Associated Press, 07/24/99

OTIS AIR FORCE BASE - Two flatbed trucks under police escort transported wreckage from the plane crash that killed John F. Kennedy, his wife and sister-in-law to the Coast Guard hangar where it will be examined in detail by federal investigators.

Kennedy's single-engine Piper Saratoga, described as "twisted metal,'' arrived late Friday night, a Coast Guard official said.

The National Transportation Safety Board, which is leading the investigation, hopes to learn what happened July 16 that caused the plane to dive into the sea off the coast of Martha's Vineyard - something James Hall, the board's chairman, acknowledges they may never find out.

But as investigators began the task of examining the wreck, reports emerged that there was no mechanical failure in the engine or with the craft's propellers.

CBS news reported Friday night that preliminary reports showed pilot error is suspected to be the cause behind the fatal accident.

Ordinarily, only one regional investigator would be assigned to examine the cause of a small plane crash, NTSB spokesman Paul Schlamm told the Boston Herald.

In the Kennedy crash, a team of eight or nine people will investigate, Schlamm said, including specialists such as metallurgists, meteorologists and structures experts.

The safety board will examine all the available parts to figure out how the plane broke up - and the cause of the break-up.

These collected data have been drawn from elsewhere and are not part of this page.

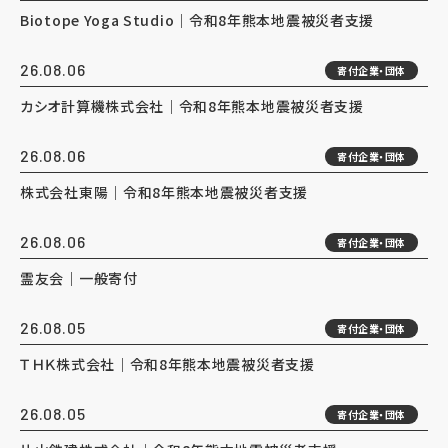
Biotope Yoga Studio｜令和8年熊本地震被災者支援
26.08.06
寄付企業・団体
カシオ計算機株式会社｜令和8年熊本地震被災者支援
26.08.06
寄付企業・団体
株式会社東陽｜令和8年熊本地震被災者支援
26.08.06
寄付企業・団体
霊友会｜一般寄付
26.08.05
寄付企業・団体
ＴＨＫ株式会社｜令和8年熊本地震被災者支援
26.08.05
寄付企業・団体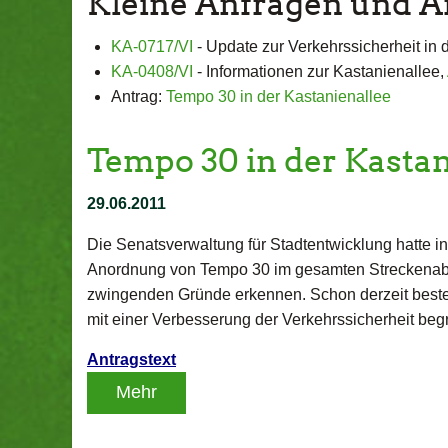
Kleine Anfragen und A
KA-0717/VI
- Update zur Verkehrssicherheit in 
KA-0408/VI
- Informationen zur Kastanienallee,
Antrag:
Tempo 30 in der Kastanienallee
Tempo 30 in der Kastan
29.06.2011
Die Senatsverwaltung für Stadtentwicklung hatte i
Anordnung von Tempo 30 im gesamten Streckenabsch
zwingenden Gründe erkennen. Schon derzeit besteht
mit einer Verbesserung der Verkehrssicherheit beg
Antragstext
Mehr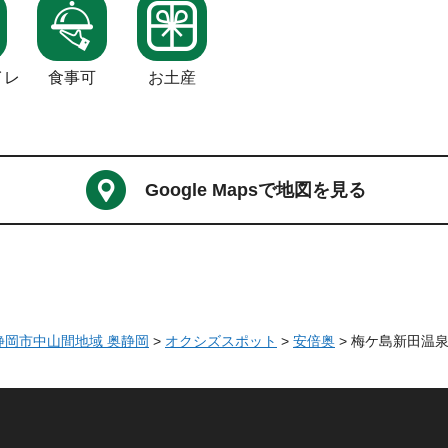
イレ
食事可
お土産
Google Mapsで地図を見る
 静岡市中山間地域 奥静岡
>
オクシズスポット
>
安倍奥
> 梅ケ島新田温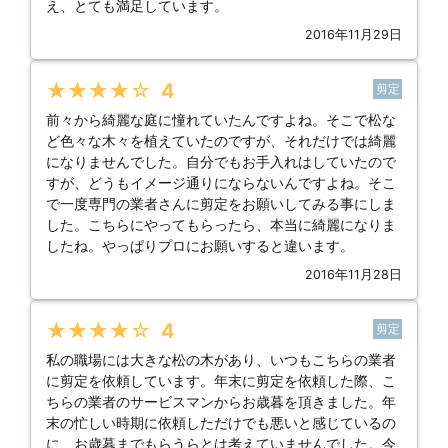
え、とても満足しています。
2016年11月29日
★★★★★
4
剪定
前々から綺麗な庭に憧れていたんですよね。そこで松な
ど色々な木々を植えていたのですが、それだけでは綺麗
になりませんでした。自分でもお手入れはしていたので
すが、どうもイメージ通りにならないんですよね。そこ
で一度専門の業者さんに剪定をお願いしてみる事にしま
した。こちらにやってもらったら、本当に綺麗になりま
したね。やっぱりプロにお願いすると違います。
2016年11月28日
★★★★★
4
剪定
私の職場には大きな松の木があり、いつもこちらの業者
に剪定を依頼しています。年末に剪定を依頼した際、こ
ちらの業者のサービスマンからお歳暮を頂きました。年
末の忙しい時期に依頼しただけでも悪いと感じているの
に、お歳暮までもらうらとは考えていませんでした。今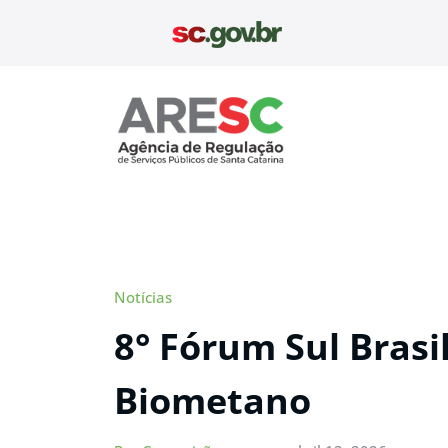
Pular
para
o
conteúdo
Aresc
Notícias
8° Fórum Sul Brasi
Biometano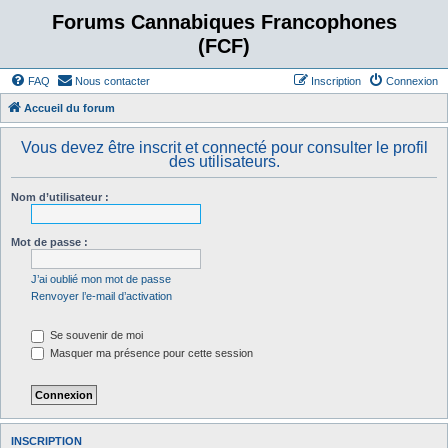
Forums Cannabiques Francophones
(FCF)
FAQ
Nous contacter
Inscription
Connexion
Accueil du forum
Vous devez être inscrit et connecté pour consulter le profil
des utilisateurs.
Nom d’utilisateur :
Mot de passe :
J’ai oublié mon mot de passe
Renvoyer l’e-mail d’activation
Se souvenir de moi
Masquer ma présence pour cette session
INSCRIPTION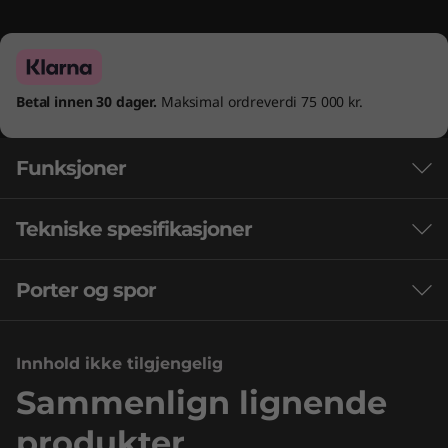
Betal innen 30 dager.
Maksimal ordreverdi 75 000 kr.
Funksjoner
Tekniske spesifikasjoner
Porter og spor
Ytelse
Prosessor
Innhold ikke tilgjengelig
Opptil Intel® Core™ i9-14900HX
Sammenlign lignende
Operativsystem
®
LIFEL
INTEL
CORE™-
produkter
Opptil Windows 11 Pro
NVIDI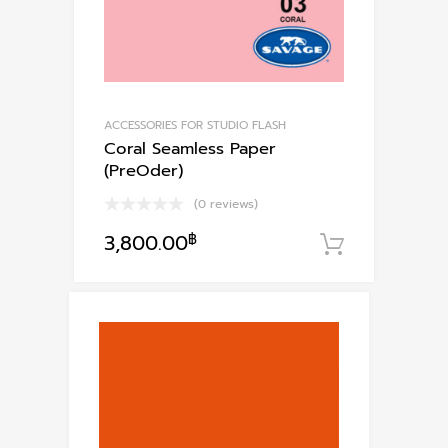
ACCESSORIES FOR STUDIO FLASH
Coral Seamless Paper
(PreOder)
(0 reviews)
3,800.00
฿
หยิบใส่ตะ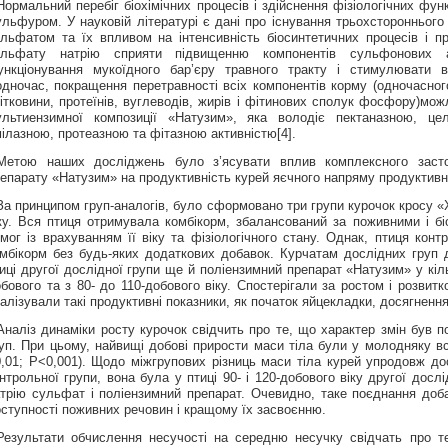
Нормальний перебіг біохімічних процесів і здійснення фізіологічних фун
льфуром. У науковій літературі є дані про існування трьохстороннього 
льфатом та їх впливом на інтенсивність біосинтетичних процесів і п
ульфату натрію сприяти підвищенню компонентів сульфонових а
ункціонування мукоїдного бар’єру травного тракту і стимулювати в
дночас, покращення перетравності всіх компонентів корму (одночасно
ітковини, протеїнів, вуглеводів, жирів і фітинових сполук фосфору)мо
ультиензимної композиції «Натузим», яка володіє пектаназною, це
ілазною, протеазною та фітазною активністю[4].
Метою наших досліджень було з’ясувати вплив комплексного засто
епарату «Натузим» на продуктивність курей яєчного напряму продуктивн
За принципом груп-аналогів, було сформовано три групи курочок кросу 
ку. Вся птиця отримувала комбікорм, збалансований за поживними і бі
мог із врахуванням її віку та фізіологічного стану. Однак, птиця кон
мбікорм без будь-яких додаткових добавок. Курчатам дослідних груп 
иці другої дослідної групи ще й поліензимний препарат «Натузим» у кіль
бового та з 80- до 110-добового віку. Спостерігали за ростом і розвитк
алізували такі продуктивні показники, як початок яйцекладки, досягнення
Аналіз динаміки росту курочок свідчить про те, що характер змін був п
уп. При цьому, найвищі добові прирости маси тіла були у молодняку всі
,01; Р<0,001). Щодо міжгрупових різниць маси тіла курей упродовж дос
нтрольної групи, вона була у птиці 90- і 120-добового віку другої досл
трію сульфат і поліензимний препарат. Очевидно, таке поєднання доб
ступності поживних речовин і кращому їх засвоєнню.
Результати обчислення несучості на середню несучку свідчать про т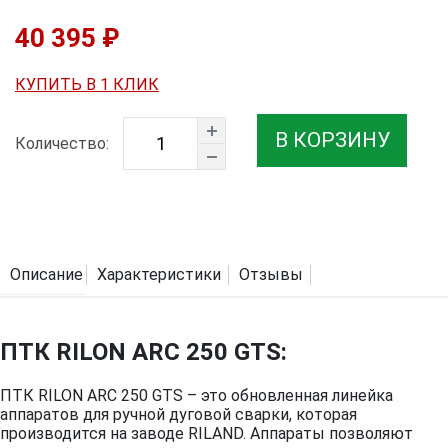
40 395 ₽
КУПИТЬ В 1 КЛИК
В КОРЗИНУ
Количество:
Описание
Характеристики
Отзывы
ПТК RILON ARC 250 GTS:
ПТК RILON ARC 250 GTS – это обновленная линейка
аппаратов для ручной дуговой сварки, которая
производится на заводе RILAND. Аппараты позволяют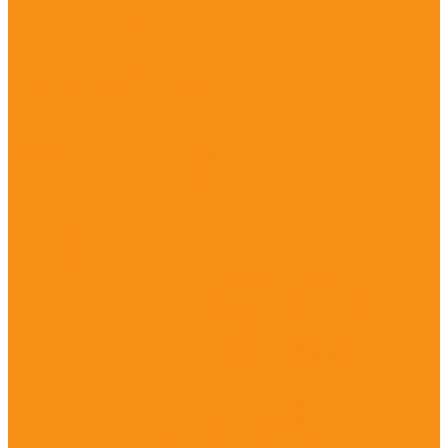
Дезинфицирующие средства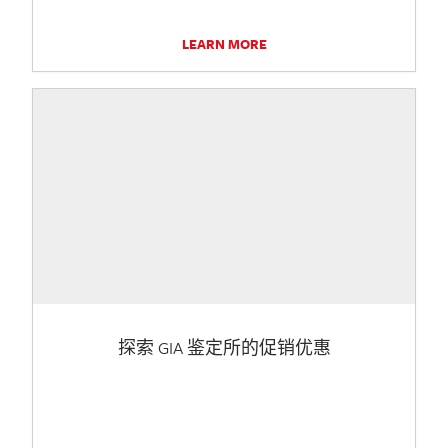
LEARN MORE
探索 GIA 鉴定所的促销优惠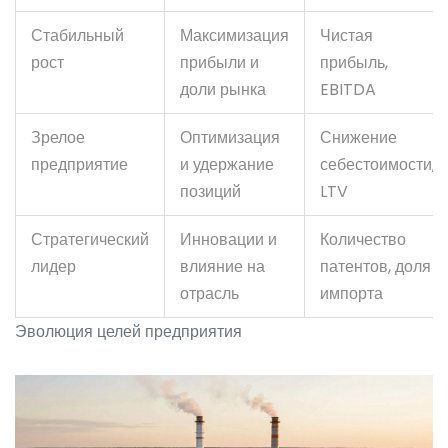
Стабильный
Максимизация
Чистая
рост
прибыли и
прибыль,
доли рынка
EBITDA
Зрелое
Оптимизация
Снижение
предприятие
и удержание
себестоимости,
позиций
LTV
Стратегический
Инновации и
Количество
лидер
влияние на
патентов, доля
отрасль
импорта
Эволюция целей предприятия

"Was it an impact break? Was there a crack? Was there something preexisting?'' Schlamm said.

Officials are also examining radar data from five states to create a more accurate picture of the plane's path before it crashed about 7 miles off the coast of Aquinnah. They will analyze the plane's history and maintenance records as well as Kennedy's pilot experience for more clues to the flight's final records.

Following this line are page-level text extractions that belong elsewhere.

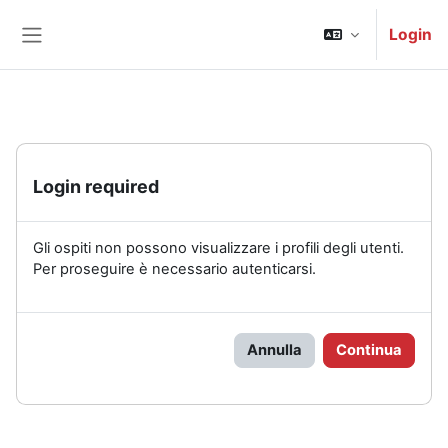
Vai al contenuto principale
Login
Pannello laterale
Login required
Gli ospiti non possono visualizzare i profili degli utenti.
Per proseguire è necessario autenticarsi.
Annulla
Continua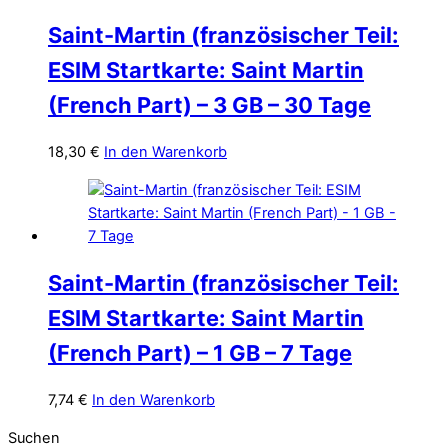
Saint-Martin (französischer Teil:
ESIM Startkarte: Saint Martin
(French Part) – 3 GB – 30 Tage
18,30
€
In den Warenkorb
Saint-Martin (französischer Teil:
ESIM Startkarte: Saint Martin
(French Part) – 1 GB – 7 Tage
7,74
€
In den Warenkorb
Suchen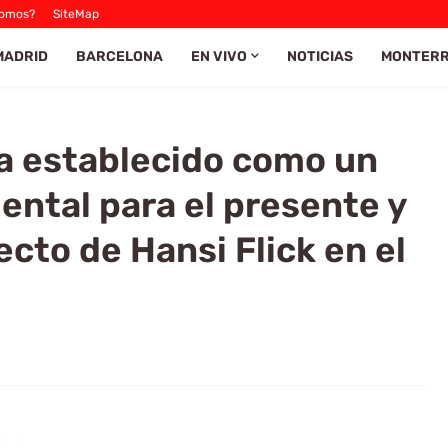
Somos?
SiteMap
MADRID
BARCELONA
EN VIVO
NOTICIAS
MONTER
a establecido como un
ntal para el presente y
ecto de Hansi Flick en el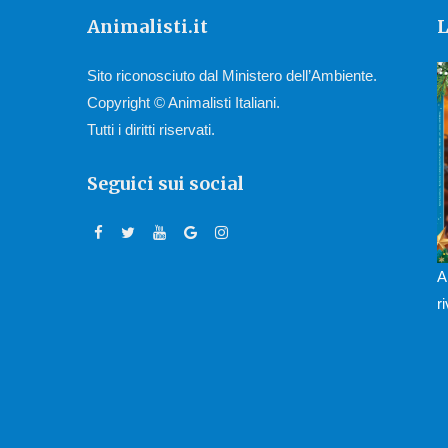
Animalisti.it
L
Sito riconosciuto dal Ministero dell’Ambiente.
Copyright © Animalisti Italiani.
Tutti i diritti riservati.
Seguici sui social
A
r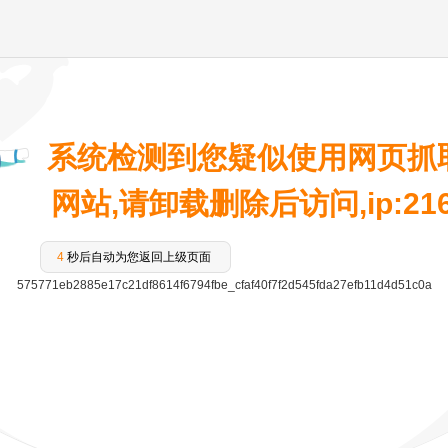
系统检测到您疑似使用网页抓
网站,请卸载删除后访问,ip:216.7
4
秒后自动为您返回上级页面
575771eb2885e17c21df8614f6794fbe_cfaf40f7f2d545fda27efb11d4d51c0a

No more of the plane's debris is expected to be recovered, Navy Lt. Cmdr. Victor Beck told The Boston Globe. About 90 percent of the wreckage has been removed from the ocean floor, he said.

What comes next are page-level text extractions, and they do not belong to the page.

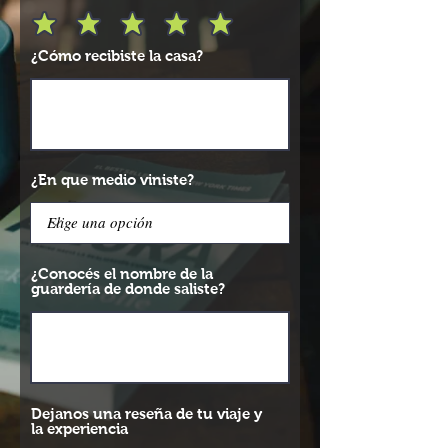
¿Cómo recibiste la casa?
¿En que medio viniste?
¿Conocés el nombre de la
guardería de donde saliste?
Dejanos una reseña de tu viaje y
la experiencia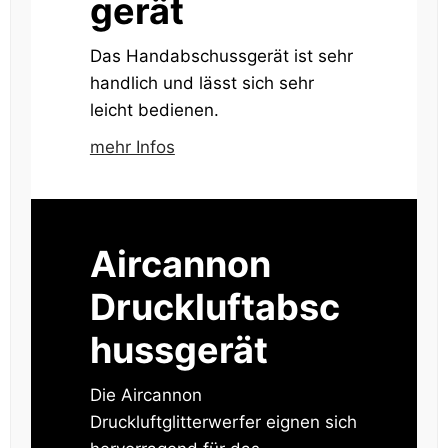
gerät
Das Handabschussgerät ist sehr
handlich und lässt sich sehr
leicht bedienen.
mehr Infos
Aircannon
Druckluftabsc
hussgerät
Die Aircannon
Druckluftglitterwerfer eignen sich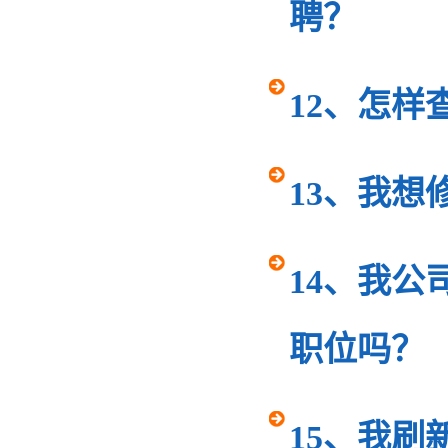
聘？
12、怎
13、我
14、我
职位吗？
15、我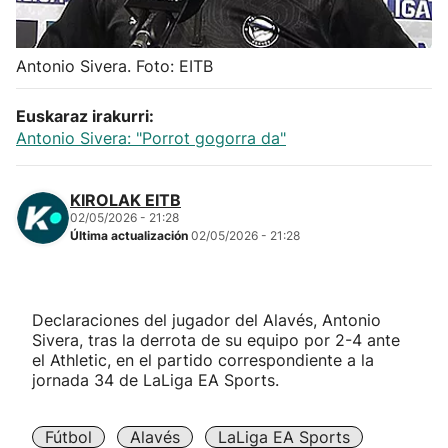
Herri-kirolak
Antonio Sivera. Foto: EITB
Balonmano
Euskaraz irakurri:
Antonio Sivera: "Porrot gogorra da"
Kirolak 360
Atletismo
KIROLAK EITB
02/05/2026 - 21:28
Última actualización
02/05/2026 - 21:28
Carreras de montaña
Más deportes
Declaraciones del jugador del Alavés, Antonio
Sivera, tras la derrota de su equipo por 2-4 ante
"Helmuga"
el Athletic, en el partido correspondiente a la
jornada 34 de LaLiga EA Sports.
Fútbol
Alavés
LaLiga EA Sports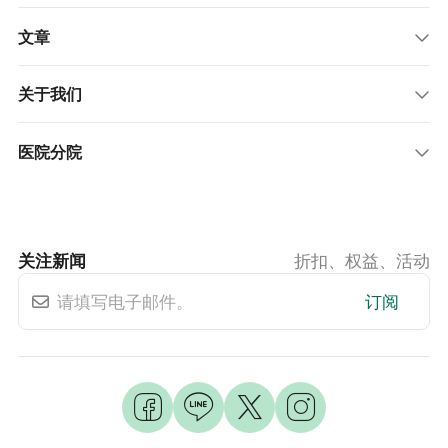
服务项目
文章
关于我们
医院分院
关注新闻
折扣、权益、活动
订阅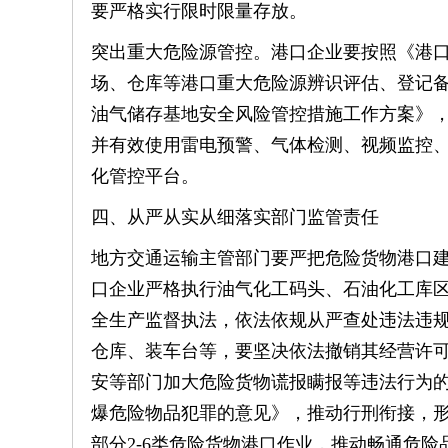
要严格实行限时限量存放。
突出重大危险源管控。港口企业要按照《港
场、仓库等港口重大危险源辨识评估、登记
油气储存基地安全风险管控措施工作方案》，
并有效使用雷电预警、气体检测、视频监控、紧
化管控平台。
四、从严从实从细落实部门监管责任
地方交通运输主管部门要严把危险货物港口
口企业严格执行油气化工码头、石油化工库
全生产监督执法，依法依规从严查处违法违
仓库、装车台等，要坚决依法撤销其经营许
安等部门加大危险货物谎报瞒报等违法行为
爆危险物品犯罪的意见》，推动行刑衔接，形
部分2-6类危险货物港口作业，推动畅通危险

"Everything's aboard that's coming aboard,'' Beck said. "The Navy's work here is done.''

A source familiar with the investigation told the Globe the crash remnants were contained to an underwater site of about 100 square yards.

Small pieces of wreckage and clothing have continued to wash up on the beaches around Aquinnah, the village nearest to the crash site.

West Tisbury Police Chief Beth Toomey, said she was relieved the wreckage and bodies were located and removed as quickly as they were.

"We would have been called every two minutes to the beach with the sightings,'' Toomey said Friday.

Kennedy's Piper Saratoga had been recovered from 116-feet below the ocean's surface by the USS Grasp, which docked Friday evening at Newport Naval Station in Middletown, R.I., the closest deep-water port that could accommodate the huge vessel.

The safety board has refused to comment on the condition or specific nature of the recovered wreckage until all memorial services for Kennedy, his wife Carolyn Bessette and her sister, Lauren, are completed, in deference to the families' feelings.

Memorial services were held Friday in New York for Kennedy and Carolyn Bessette, and for Lauren and Carolyn Bessette in Greenwich, Conn.

At the John F. Kennedy Library and Museum in Boston on Saturday, flowers, teddy bears, photographs and notes to Kennedy covered a 150-foot section of outdoor wall.

Eleven condolence books were available all for patrons to express sympathies to the Kennedy family. The books receive between 1,000 and 2,000 signatures daily, the museum said.

Sunday will be the last day the condolence will be available to the public. After that, the books will be given to Caroline Kennedy, Kennedy's older sister and the last living child of the late president, at her next visit, museum officials said.